Goal of the exercise:
Write out every record below exactly as it appears, omitting the pictures.

Source records:
┏━━

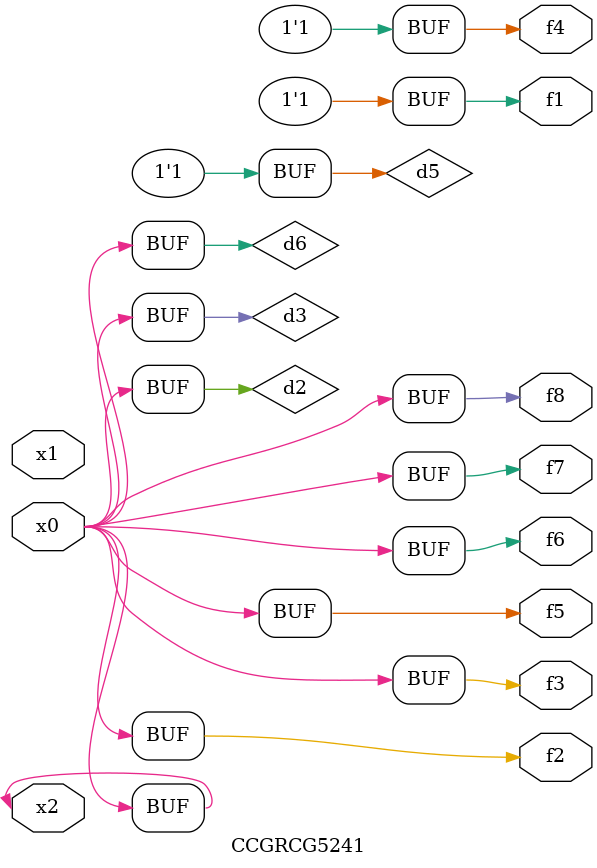
<source format=v>
module CCGRCG5241(
	input x0, x1, x2,
	output f1, f2, f3, f4, f5, f6, f7, f8
);

	wire d1, d2, d3, d4, d5, d6;

	xnor (d1, x2);
	buf (d2, x0, x2);
	and (d3, x0);
	xnor (d4, x1, x2);
	nand (d5, d1, d3);
	buf (d6, d2, d3);
	assign f1 = d5;
	assign f2 = d6;
	assign f3 = d6;
	assign f4 = d5;
	assign f5 = d6;
	assign f6 = d6;
	assign f7 = d6;
	assign f8 = d6;
endmodule

</source>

┗━━

Reply:
<source format=v>
module CCGRCG5241(
	input x0, x1, x2,
	output f1, f2, f3, f4, f5, f6, f7, f8
);

	wire d1, d2, d3, d4, d5, d6;

	xnor (d1, x2);
	buf (d2, x0, x2);
	and (d3, x0);
	xnor (d4, x1, x2);
	nand (d5, d1, d3);
	buf (d6, d2, d3);
	assign f1 = d5;
	assign f2 = d6;
	assign f3 = d6;
	assign f4 = d5;
	assign f5 = d6;
	assign f6 = d6;
	assign f7 = d6;
	assign f8 = d6;
endmodule

</source>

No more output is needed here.